According to the Bureau of Labor Statistics, in April, unemployment was at 3.9 percent across the country. The Bureau of Labor Statistics also reported that 164,000 jobs were added across the country in April, raising the total since our tax reform bill was signed into law to nearly 800,000 people.

Businesses are confident in our economy because of tax reform. Most businesses are telling me that they are looking for workers, looking for people to have the opportunity to move forward. One of the great reasons that we are trying to do some of the policies that were talked about during the last hour is that we want to see people have the opportunity to work, to go from poverty to prosperity, from dependence to independence.
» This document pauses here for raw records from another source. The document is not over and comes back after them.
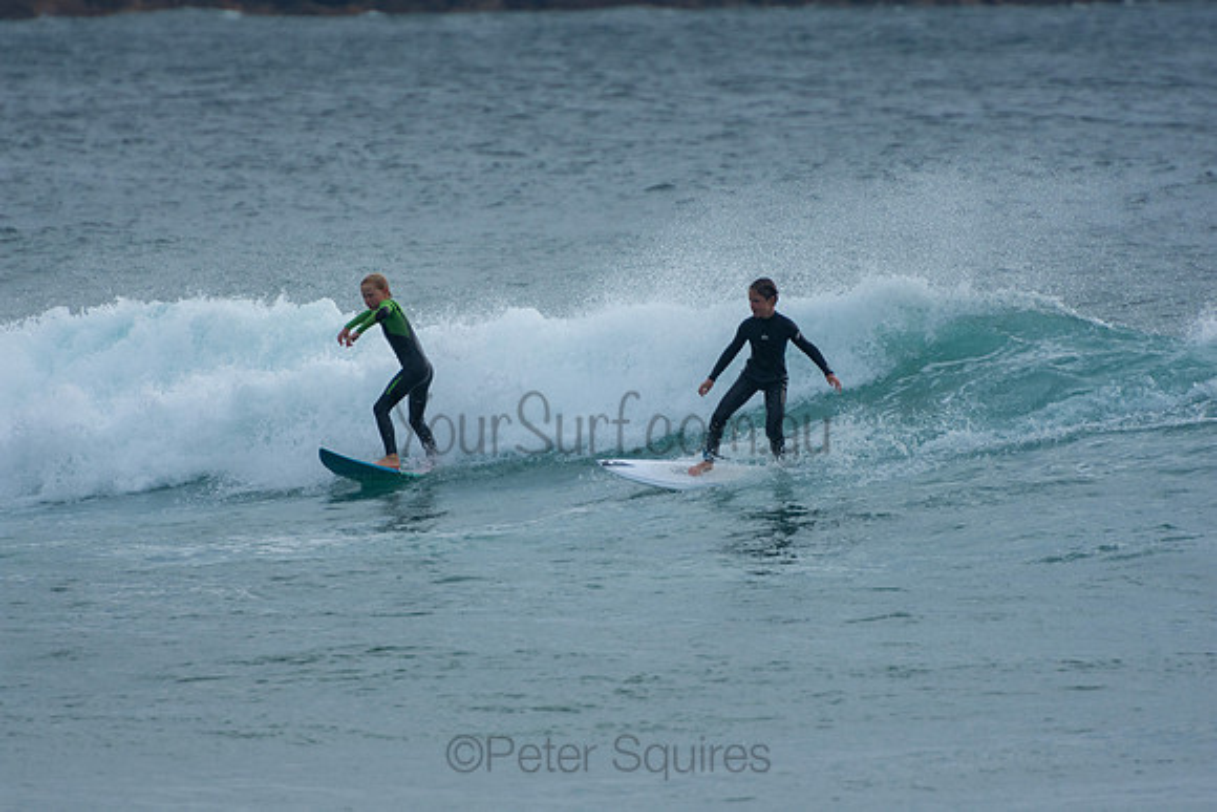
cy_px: 406
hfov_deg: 3.4
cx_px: 608
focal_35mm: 600
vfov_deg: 2.3
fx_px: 20287
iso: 320
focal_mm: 400
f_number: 5.6
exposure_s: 1/1000
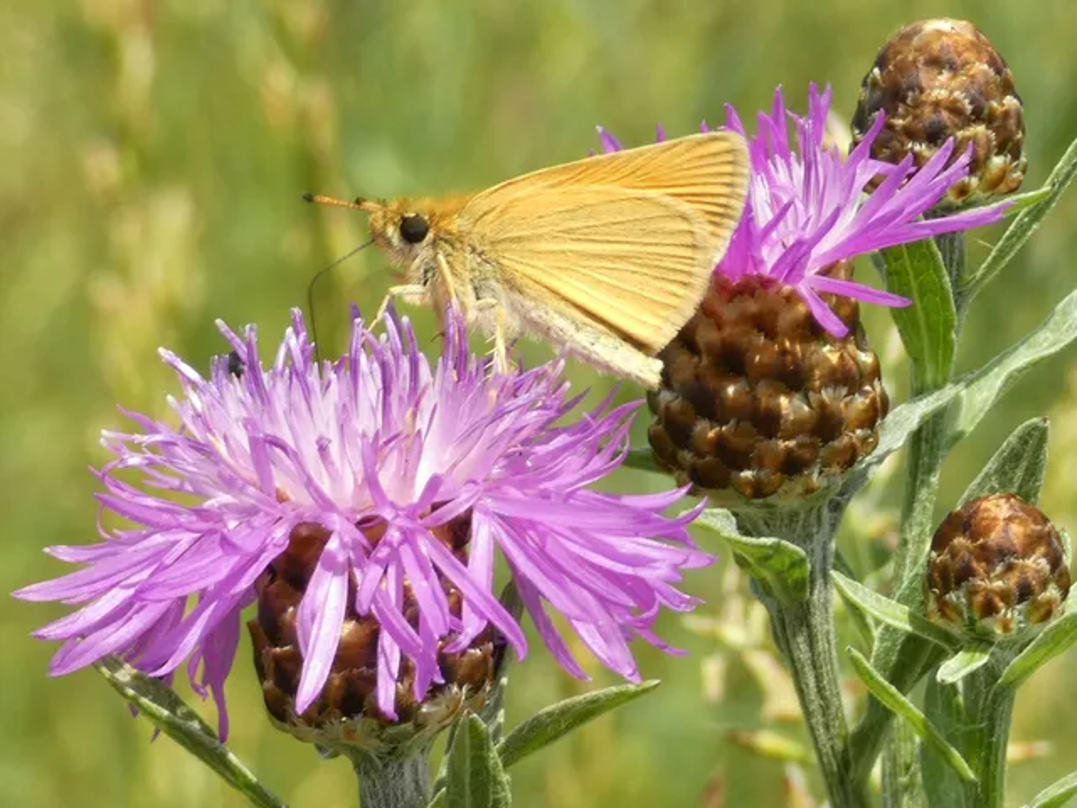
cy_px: 404
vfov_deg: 12.7
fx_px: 3640
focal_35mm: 117
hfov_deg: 16.8
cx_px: 538
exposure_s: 1/100
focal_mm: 21
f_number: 5.1
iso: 80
We want people to have the opportunity to move forward, and a growing economy will allow them to do so because these people are needed in the workforce. They are wanted. They are needed, and I will guarantee you, when we have people in the workforce, they are going to be better off than if they are not. So we are looking forward to moving forward with some of the issues that were talked about earlier.

But tonight we have heard stories about Kentuckians; we have heard stories about Tennesseans who have benefited from tax reform. Hardworking taxpayers are seeing more money in their paychecks. Companies are expanding and creating jobs. Businesses are passing along the benefits of tax cuts to their customers and to their employees, handing out bonuses and raises. We are seeing these stories in our own States and across the country.

This is exactly what we expected when we passed the Tax Cuts and Jobs Act, and I am glad to see many of our communities benefiting from this bill. I want to thank my friend from Tennessee for sharing his stories from Tennessee, as I was sharing my stories from Kentucky, and I thank him for joining me tonight to discuss the importance of tax reform.